■ **Instructions for the task**:
Find and copy the lines in the records beneath this task that contain the word "address".

■ **Recorded data**:
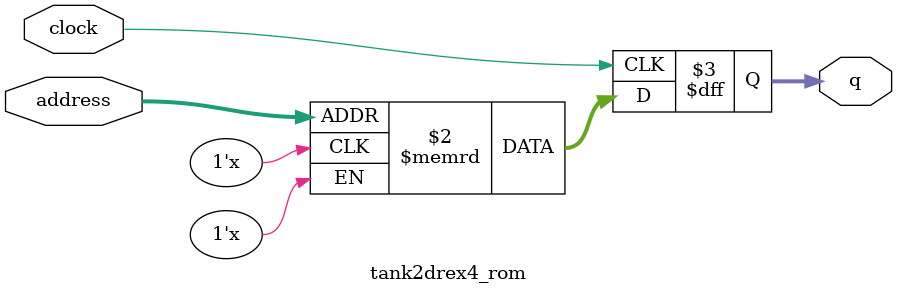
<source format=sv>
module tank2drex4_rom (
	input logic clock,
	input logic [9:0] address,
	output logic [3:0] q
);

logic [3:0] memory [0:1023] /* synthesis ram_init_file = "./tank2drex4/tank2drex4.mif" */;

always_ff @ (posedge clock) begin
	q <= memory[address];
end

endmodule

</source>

■ **Reply**:
	input logic [9:0] address,
	q <= memory[address];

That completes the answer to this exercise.